Le drame à Peugeot Sochaux

Aux usines Peugeot de Sochaux-Montbéliard, on tarde à entrer dans la grève. Avec près de 27 000 salariés, Peugeot est pourtant la plus grosse usine de France. Le site est marqué par des conflits d'années antérieures. Le 20 mai, la grève est finalement lancée. Elle se durcit au fil des jours, mais les négociations avec la direction piétinent. 

Le 11 juin, la reprise du travail doit se faire sous le contrôle des forces de l'ordre, mais la journée va virer au drame. Dès 3 heures du matin, les heurts entre les forces de l'ordre débutent. Ce sont des affrontements violents, avec jets de pierre et de boulons contre les CRS qui tentent de forcer le piquet de grève. 150 personnes sont blessées et deux ouvriers perdent la vie.
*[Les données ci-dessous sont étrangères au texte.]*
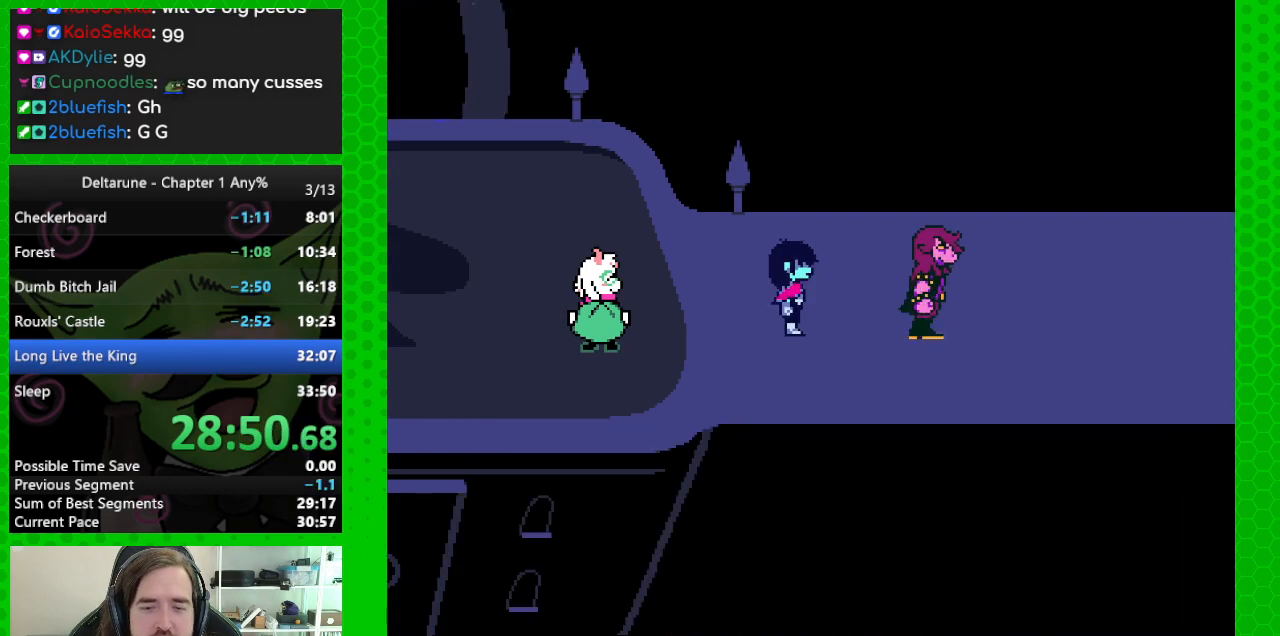
{"keys": ["ctrl", "return", "right", "shift"], "events": [[33, "return", "down"], [117, "return", "up"], [117, "z", "down"], [217, "return", "down"], [217, "z", "up"], [350, "return", "up"], [350, "z", "down"], [450, "return", "down"], [450, "z", "up"]]}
Mai 68 à Sochaux : les affrontements du 11 juin dans et autour de l'usine Peugeot. - AFP
Mai 68 à Sochaux : les affrontements du 11 juin dans et autour de l'usine Peugeot. © AFP - Archives

L'après-midi même à Belfort, le cortège de manifestants pour protester contre les événements dramatiques à Sochaux rassemble 9 000 manifestants qui défilent en silence. Ce sera l'une des dernières manifestations. L'usine Peugeot ouvre à nouveau ses portes le 20 juin.

L'après 68, l'affaire Lip

En 1973, les salariés de Lip à Besançon, qui sont 1 300 à l'époque, sont menacés de licenciement. Les salariés découvrent une note sur les "480 à dégager" : s'ouvre alors l'un des plus longs conflits sociaux de l'après 1968.  Les salariés occupent l'usine et continuent à produire des montres en autogestion. "On fabrique, on vend, on se paie" devient le slogan des ouvriers. Des artistes de renoms vont s'engager dans leur combat pour la lutte sociale : Simone Signoret, Yves Montand, Agnès Varda et Jean-Luc Godard. En septembre 1973, une manifestation de soutien réuni 100 000 personnes venues de toute la France. L'affaire tiendra la France en haleine jusqu'en 1976.

Une partie des photos visibles dans cet article et dans la vidéo ont été prises par Bernard Faille, photographe à L'Est républicain de 1958 à 1985. Sa famille a fait don de quelque 60.000 négatifs à la ville de Besançon, qui les rend disponibles sur son site memoirevive.besancon.fr. Ses clichés témoignent des manifestations et de la vie quotidienne pendant le mois de mai 68.